Bush's publication of the 730-page digital book comes as he attempts to reset a campaign hobbled by stagnant poll numbers, a fundraising slowdown and a poor debate performance. On Monday, Bush officially begins his "Jeb Can Fix It" tour in Tampa, pitched as the start of his campaign comeback.

The e-book covers his two terms as governor, 1999-2007, when he carried a Blackberry at all times, spending 25 to 30 hours a week emailing and responding to a diverse range of people through his public and personal email account. The Blackberry was included in Bush's official portrait as governor.

Bush told NBC's "Meet the Press" Sunday that the e-book is "really the essence of the servant leadership that I had as governor of this state."

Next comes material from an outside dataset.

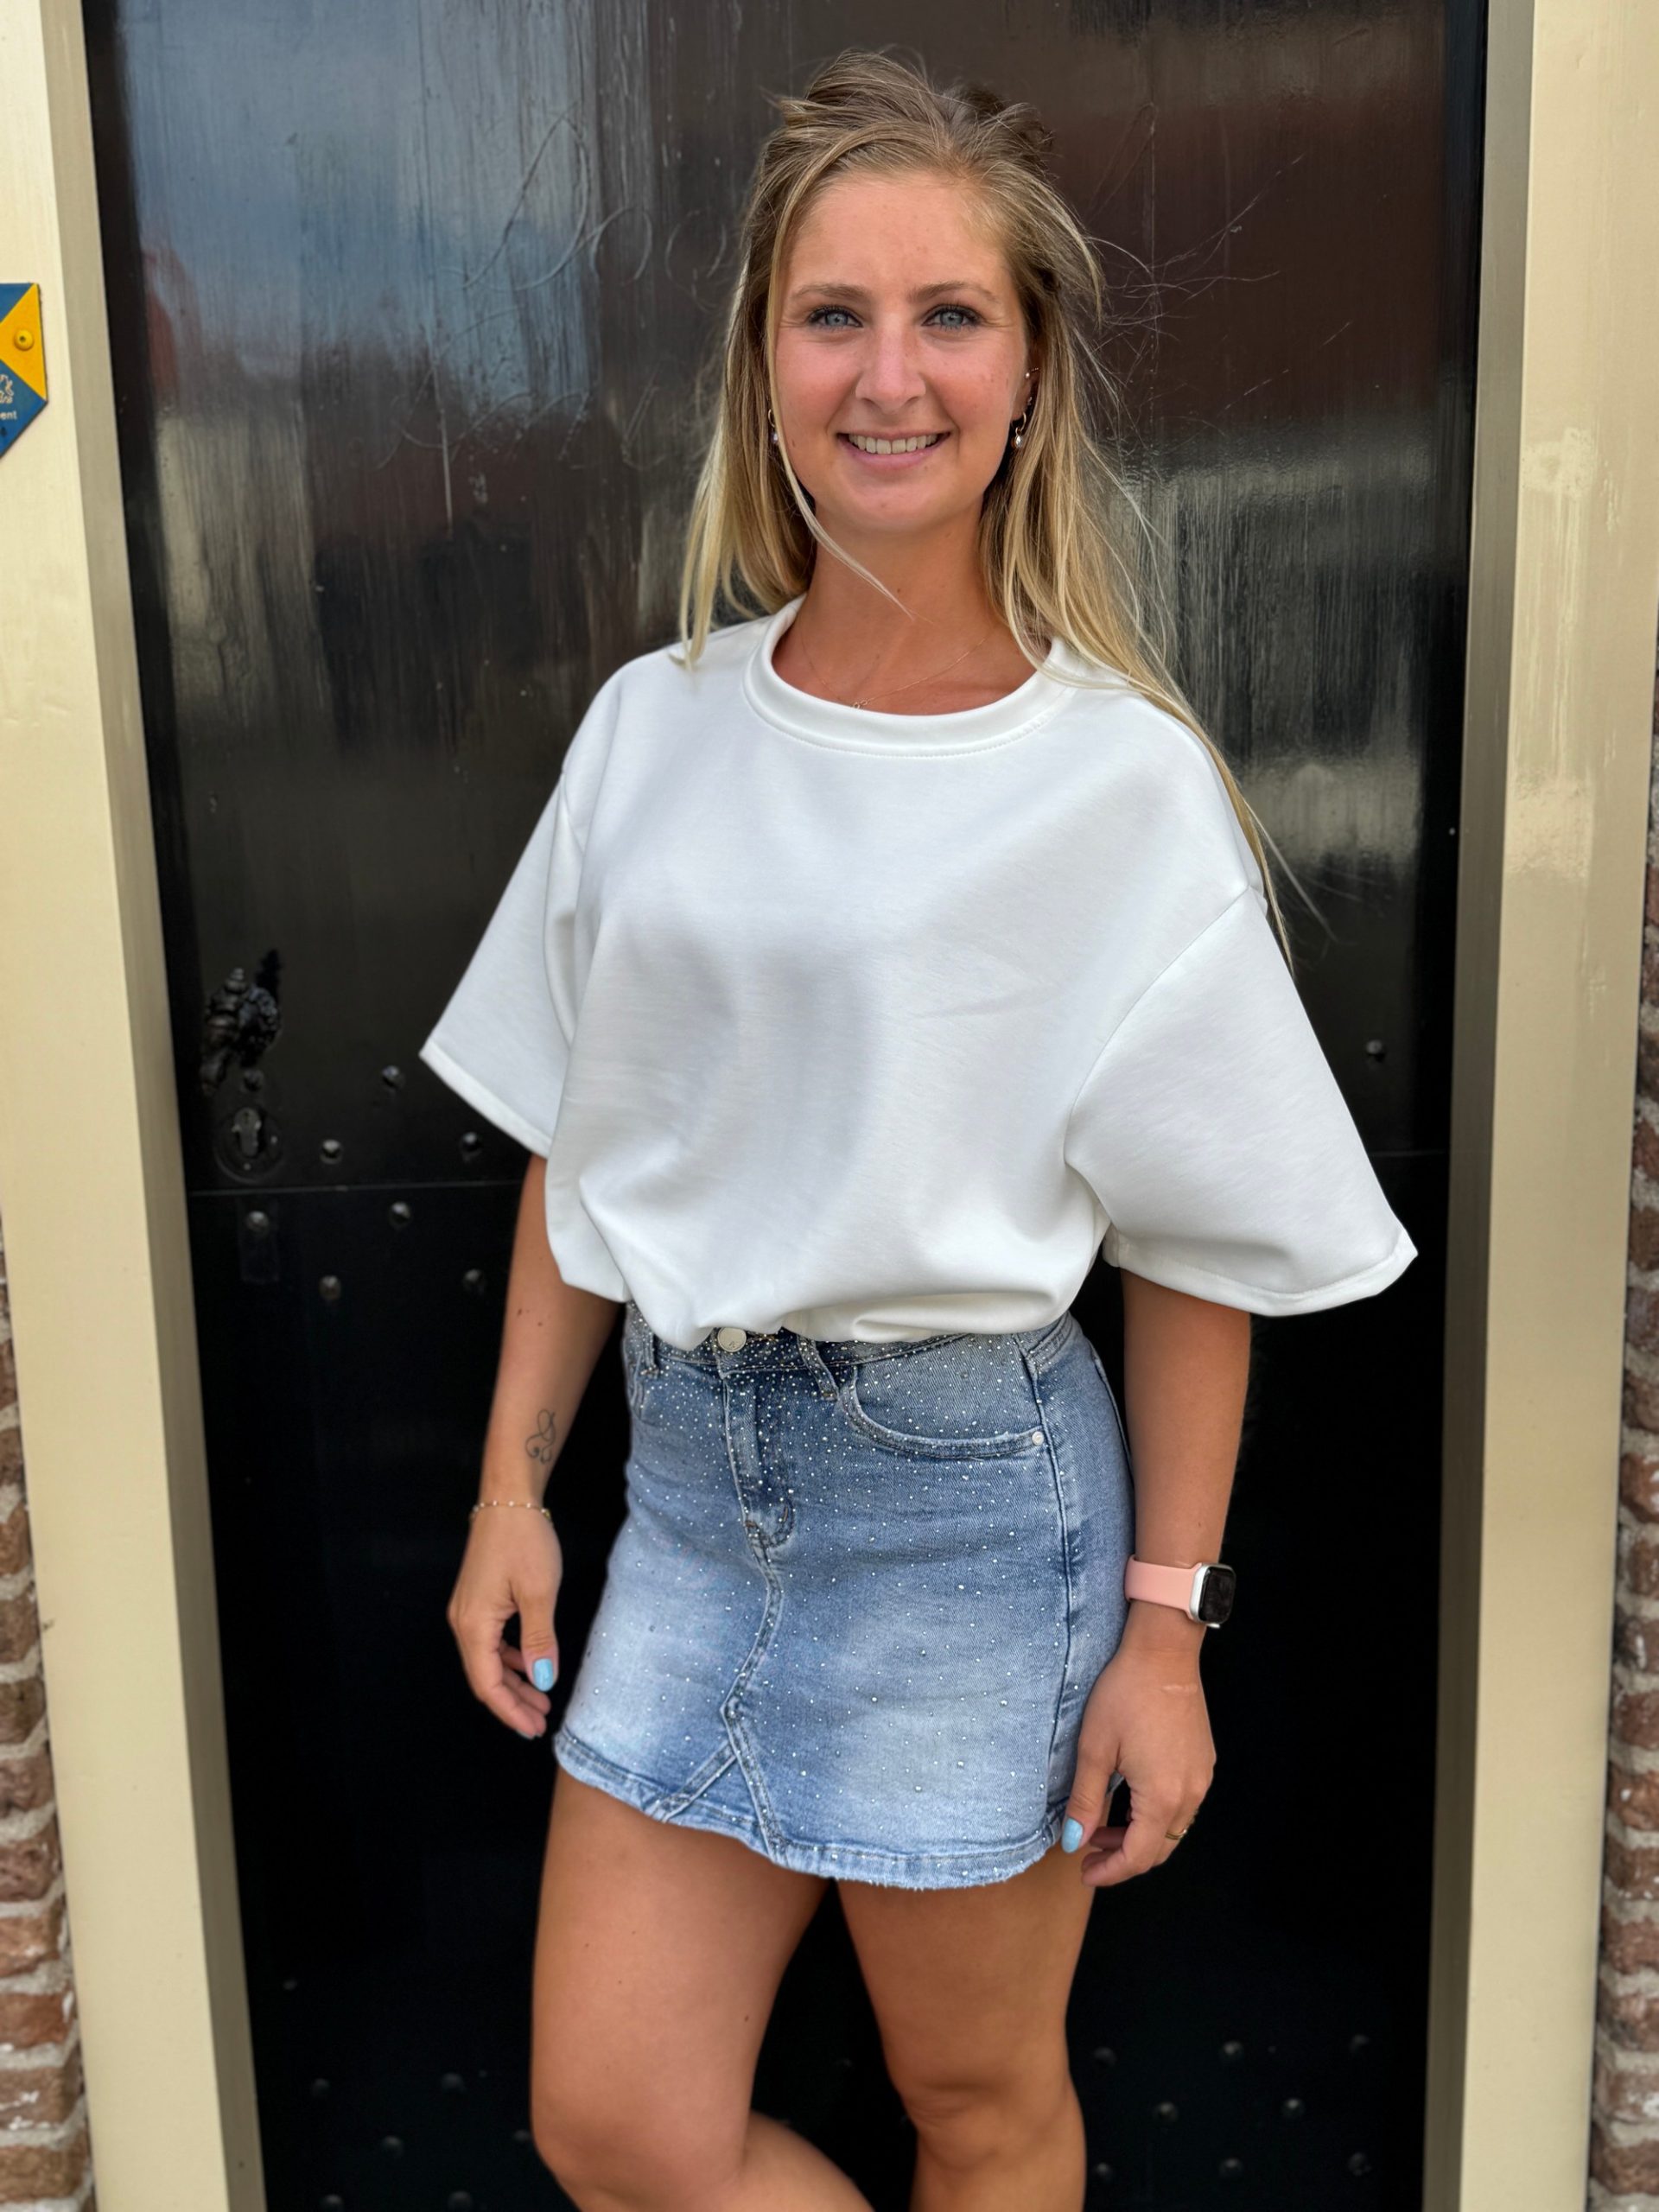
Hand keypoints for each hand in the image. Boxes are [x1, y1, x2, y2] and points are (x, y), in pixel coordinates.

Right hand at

Since launching his presidential campaign in June, Bush has repeatedly pointed to his record and experience as governor to sell voters on why he should be the GOP's next nominee.

The first chapter, "This is Exhilarating," opens with his inaugural address on Jan. 5, 1999. The book ends with a chapter titled "This Job Gives Me Great Joy!"

The book includes the saga of Elian Gonzalez, the 5-year-old boy returned to Cuba more than a year after he was found clinging to an inner tube off the Florida coast when his mother and others fleeing Cuba drowned trying to reach U.S. soil. He wrote one constituent that the case "should not be looked at from a political perspective," but what's in the child's "best interest."

On the 2000 presidential election recount, Bush wrote: "As governor I was somewhat embarrassed about how difficult the recount became. Who had ever heard of 'hanging chads?" The razor-thin margin in Florida between his brother, George W. Bush, and Vice President Al Gore, led to a contested outcome resolved before the U.S. Supreme Court.

More typical were emails with everyday Floridians like a woman complaining in 1999 about problems caused by tractor-trailers on I-75 and a man outraged in 2006 over the state's skyrocketing homeowner insurance rates.

He also shared his mixed feelings on receiving an email from a 32-year-old black single mother who praised him at the end of his gubernatorial tenure, but said she was unconvinced he cared about African-Americans.

"All people matter to me and I have tried as hard as I can to prove that," Bush replied.

He also included email exchanges with current GOP rival and fellow Floridian Marco Rubio.

"I couldn't resist ribbing my friend Marco Rubio just a little," wrote Bush in a 2006 email when Rubio's office responded to his email with an automated reply. Rubio was House speaker at the time.

"Automated response!!! ...," Bush wrote back with 26 exclamation points.

Rubio wrote back: "Even the most innovative among us need time to make dramatic changes like getting rid of the auto response!"

In the final chapter, Bush rejects talk of a Bush dynasty in an email to the conservative Weekly Standard's Fred Barnes and said: "I am not big on talking about dynasties because I don't think they reflect the service of my granddad, father and brother's public service. It is not the motivating factor," he wrote. "It is not who we are."